Robert Richfield "A Pivotal Perspective"

Alan Klotz Gallery

poster for Robert Richfield "A Pivotal Perspective"

This event has ended.

This exhibition of recent photographs consists of seventeen large-scale, multi-panel , color panoramas from Europe and North America. In conjunction with the exhibition, a limited-edition book featuring thirty color plates, as well as a 10 original-print, limited edition portfolio, will be available.

Richfield has used his distinctive multi-paneled format for decades. In the early 1990s, he began rotating his camera 360 degrees to go beyond his own visual limits and extend the viewable perspective. In doing so, he has been able to flatten out out what is actually a circular view, creating illusionary landscapes and architectural spaces that could never be seen in their entirety. As colleague Jim Dow explains, "Richfield flattens entire rooms, squares, and vistas into the visual equivalent of EKGs that chart the patterns, pulses, and rhythms of his subjects. Precision grows into gesture and angles morph into abstraction, turning descriptive accuracy on its collective head for reasons that extend and comment on more traditional uses of photography to document and inform."

Task list ->
a – Do these statements agree with the exhibition text about Robert Richfield? Answer yes or no for each, and quote the deciding words. (i) A portfolio of original prints will be available with the exhibition. (ii) Richfield began rotating his camera 360 degrees in the early 2000s. (iii) The limited-edition book has fifty color plates.
b – In the exhibition text about Robert Richfield, which colleague is quoted on his work?
c – Reproduce the part of the exhibition text about Robert Richfield that opens with the words containing "This event has" and closes with "will be available.".

Source data ->

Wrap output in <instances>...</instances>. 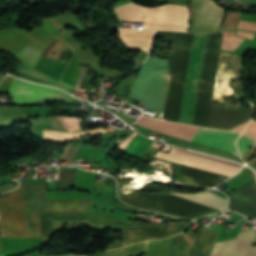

Answers to the problems ->
a –
(i) Yes: "a 10 original-print, limited edition portfolio, will be available"
(ii) No: "In the early 1990s, he began rotating his camera 360 degrees"
(iii) No: "a limited-edition book featuring thirty color plates"

b – Jim Dow

c –
This event has ended.

This exhibition of recent photographs consists of seventeen large-scale, multi-panel , color panoramas from Europe and North America. In conjunction with the exhibition, a limited-edition book featuring thirty color plates, as well as a 10 original-print, limited edition portfolio, will be available.